● WORK REQUEST
Render into French the sentence "Crest: A demi-lion rampant argent holding between the paws a wreath of laurel proper." from the peerage summary below.

:: PASSAGE PROVIDED ::

- Arms of Bridgeman, Earls of Bradford Blazon Arms: Sable, ten plates, four, three, two, and one, on a chief argent a lion passant ermines. Crest: A demi-lion rampant argent holding between the paws a wreath of laurel proper. Supporters: Two leopards, guardant gules pelletée.
- Creation date: 30 November 1815
- Creation: Second
- Created by: The Prince Regent (acting on behalf of his father, King George III)
- Peerage: United Kingdom
- First holder: Orlando Bridgeman, 2nd Baron Bradford
- Present holder: Richard Bridgeman, 7th Earl
- Heir apparent: Alexander Bridgeman, Viscount Newport
- Remainder to: the 1st Earl's heirs male of the body lawfully begotten.

:::
:: DATA EXTRACT ::

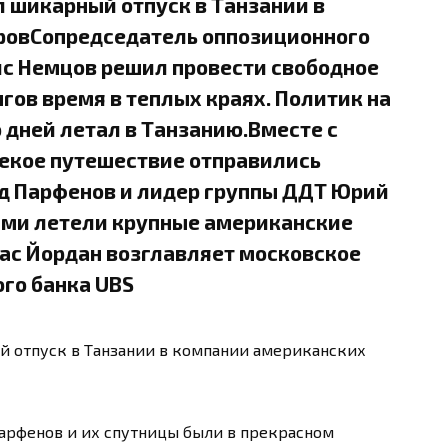
 шикарный отпуск в Танзании в
ровСопредседатель оппозиционного
с Немцов решил провести свободное
ов время в теплых краях. Политик на
 дней летал в Танзанию.Вместе с
лекое путешествие отправились
д Парфенов и лидер группы ДДТ Юрий
ими летели крупные американские
лас Йордан возглавляет московское
го банка UBS
 отпуск в Танзании в компании американских
арфенов и их спутницы были в прекрасном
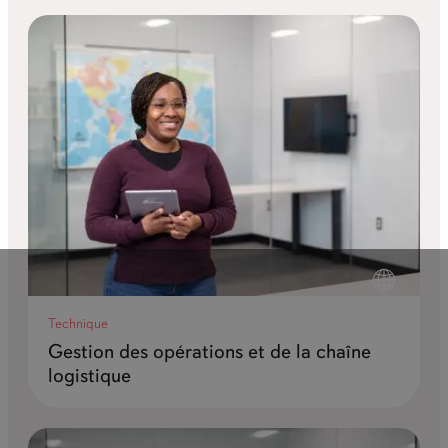
Technique
Gestion des opérations et de la chaîne
logistique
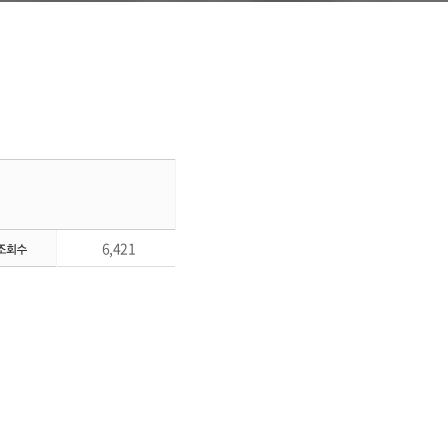
6,421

:::

● EXERCISE RESULT
Cimier : un demi-lion rampant d'argent tenant entre ses pattes une couronne de laurier au naturel.